**Required action:** Using the data below, report how many lines hold the word "Xăng". Include nothing else in the reply.

Segment Start: Recorded information

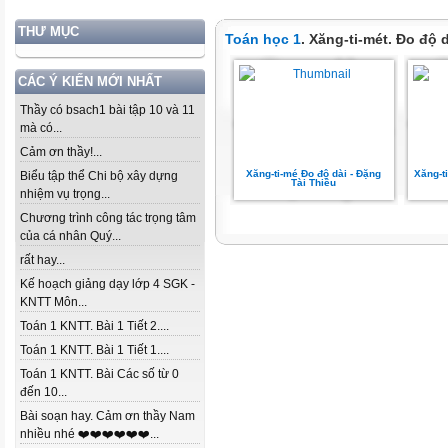
THƯ MỤC
Toán học 1
. Xăng-ti-mét. Đo độ 
CÁC Ý KIẾN MỚI NHẤT
Thầy có bsach1 bài tập 10 và 11
mà có...
Cảm ơn thầy!...
Xăng-ti-mé Đo độ dài - Đặng
Xăng-t
Biểu tập thể Chi bộ xây dựng
Tài Thiều
nhiệm vụ trọng...
Chương trình công tác trọng tâm
của cá nhân Quý...
rất hay...
Kế hoạch giảng dạy lớp 4 SGK -
KNTT Môn...
Toán 1 KNTT. Bài 1 Tiết 2....
Toán 1 KNTT. Bài 1 Tiết 1....
Toán 1 KNTT. Bài Các số từ 0
đến 10...
Bài soạn hay. Cảm ơn thầy Nam
nhiều nhé ❤️❤️❤️❤️❤️❤️...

Segment End: Recorded information

**Written solution:** 3